* [TRAVAIL DEMANDÉ]
a) Résumez en deux phrases la critique de « Lady Oscar ».
b) Recopiez fidèlement le passage de la critique de « Lady Oscar » qui commence par « Le pire Robespierre » et se poursuit jusqu'à « de celui là... ».
c) Relevez dans la critique de « Lady Oscar » le nom de chaque interprète présenté comme jouant dans ce film.

* [TEXTE SOURCE]
========================================
Le pire Robespierre de l’histoire du cinéma.
La palme revient à un certain Christopher
Ellison, dans le bref rôle de Robespierre, qui réussit à être si mauvais
qu’on ne se souvient plus que de lui ! A noter également la
présence, dans de petits rôles, de Georges Wilson (en général de la
garde) et de son fils Lambert Wilson (en soldat) qui, sans doute
pistonné par papa, tient ici un de ses premiers rôles. Patsy Kensit joue
le rôle d'Oscar enfant.
Bon ben mon petit Lambert fera ce qu'il voudra, mais moi je vais pas m'en vanter de celui là...
Autre curiosité : la brève apparition de Martin Potter, le héros du «
Satyricon » de Fellini, assez rigolo ici en noble libertin et
partouzeur. Globalement, l’interprétation de «
Lady Oscar » est l’une des pires qu’il m’ait jamais été donné de voir
tant les comédiens jouent faux, se débattant avec des dialogues
grotesques qui devaient sans doute correspondre, dans l’esprit des
auteurs japonais, au parler précieux du XVIIIème siècle français. Tout
le monde ou presque joue en prenant des poses d’opérette et en poussant
des gloussements de dindons en chaleur que l’accent anglais de
l’essentiel du casting achève de rendre ridicules. Le plus beau, pour un
spectateur français, est encore d’entendre les Parisiens hurler en VO «
The Bastille has been taken ! ». Délice du décalage culturel…
La Galloise Catriona McColl était une danseuse sans beaucoup
d’expérience de comédienne (il faut bien dire que ça se voit, malgré ses
efforts). La production voulait engager Dominique Sanda dans le rôle
principal, mais le choix d’une actrice inconnue fût imposé par la firme
japonaise de cosmétiques Shiseido, qui coproduisait le film. Shiseido
désirait en effet lancer un nouveau visage, qui leur servirait en
parallèle pour leur nouvelle campagne de pub, et Catriona McColl
enchaîna en effet, après le tournage, avec son nouveau rôle d’égérie
cosmétique. On la vit ensuite notamment dans des films de Lucio Fulci,
comme « Frayeurs » ou « L’Au-delà ». Elle s’est occupé pendant un
certain temps d'un gîte rural dans le sud de la France et joue encore à
l’écran : on l’a notamment vue dans un rôle récurrent de « Plus belle la
vie ».
========================================
* [LIGNES FOURNIES]
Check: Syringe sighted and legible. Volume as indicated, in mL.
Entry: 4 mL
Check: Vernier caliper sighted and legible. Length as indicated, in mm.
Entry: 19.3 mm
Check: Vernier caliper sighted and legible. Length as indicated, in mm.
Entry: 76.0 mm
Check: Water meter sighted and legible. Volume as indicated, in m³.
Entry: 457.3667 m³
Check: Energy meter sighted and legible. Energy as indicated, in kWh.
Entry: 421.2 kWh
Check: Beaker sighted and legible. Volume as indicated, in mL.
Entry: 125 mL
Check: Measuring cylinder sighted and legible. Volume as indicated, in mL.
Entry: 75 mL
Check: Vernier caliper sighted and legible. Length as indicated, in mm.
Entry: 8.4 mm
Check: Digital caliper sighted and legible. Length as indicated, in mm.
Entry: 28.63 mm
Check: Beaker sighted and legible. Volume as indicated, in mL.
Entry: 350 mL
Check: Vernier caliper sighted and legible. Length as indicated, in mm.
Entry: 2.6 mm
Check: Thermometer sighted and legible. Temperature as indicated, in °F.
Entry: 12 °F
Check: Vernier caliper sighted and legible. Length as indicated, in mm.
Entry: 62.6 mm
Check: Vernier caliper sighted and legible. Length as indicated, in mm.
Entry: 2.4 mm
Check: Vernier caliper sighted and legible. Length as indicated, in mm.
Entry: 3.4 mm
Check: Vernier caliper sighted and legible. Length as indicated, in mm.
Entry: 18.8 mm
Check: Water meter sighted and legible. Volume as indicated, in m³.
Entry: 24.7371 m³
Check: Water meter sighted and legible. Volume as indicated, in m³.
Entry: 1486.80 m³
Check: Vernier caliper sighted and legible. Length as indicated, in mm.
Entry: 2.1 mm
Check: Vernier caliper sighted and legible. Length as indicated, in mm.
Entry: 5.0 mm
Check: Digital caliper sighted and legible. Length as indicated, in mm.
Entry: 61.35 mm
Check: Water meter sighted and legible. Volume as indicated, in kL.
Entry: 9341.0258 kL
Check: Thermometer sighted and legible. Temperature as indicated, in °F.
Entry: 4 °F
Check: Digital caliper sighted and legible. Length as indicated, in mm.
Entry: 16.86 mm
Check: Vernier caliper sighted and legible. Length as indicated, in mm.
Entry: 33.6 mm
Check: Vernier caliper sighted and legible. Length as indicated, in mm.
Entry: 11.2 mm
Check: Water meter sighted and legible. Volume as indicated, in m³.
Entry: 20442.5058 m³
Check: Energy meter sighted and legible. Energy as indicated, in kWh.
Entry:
========================================
* [CORRIGÉ DE L'EXERCICE]
a) La critique juge l'interprétation de « Lady Oscar » comme l'une des pires jamais vues : les comédiens jouent faux avec des dialogues grotesques, et Christopher Ellison campe un Robespierre si mauvais qu'on ne se souvient que de lui. Catriona McColl, danseuse peu expérimentée, a obtenu le rôle principal parce que Shiseido, coproducteur du film, voulait lancer un nouveau visage pour sa campagne publicitaire.

b)
Le pire Robespierre de l’histoire du cinéma.
La palme revient à un certain Christopher
Ellison, dans le bref rôle de Robespierre, qui réussit à être si mauvais
qu’on ne se souvient plus que de lui ! A noter également la
présence, dans de petits rôles, de Georges Wilson (en général de la
garde) et de son fils Lambert Wilson (en soldat) qui, sans doute
pistonné par papa, tient ici un de ses premiers rôles. Patsy Kensit joue
le rôle d'Oscar enfant.
Bon ben mon petit Lambert fera ce qu'il voudra, mais moi je vais pas m'en vanter de celui là...

c) Christopher Ellison, Georges Wilson, Lambert Wilson, Patsy Kensit, Martin Potter, Catriona McColl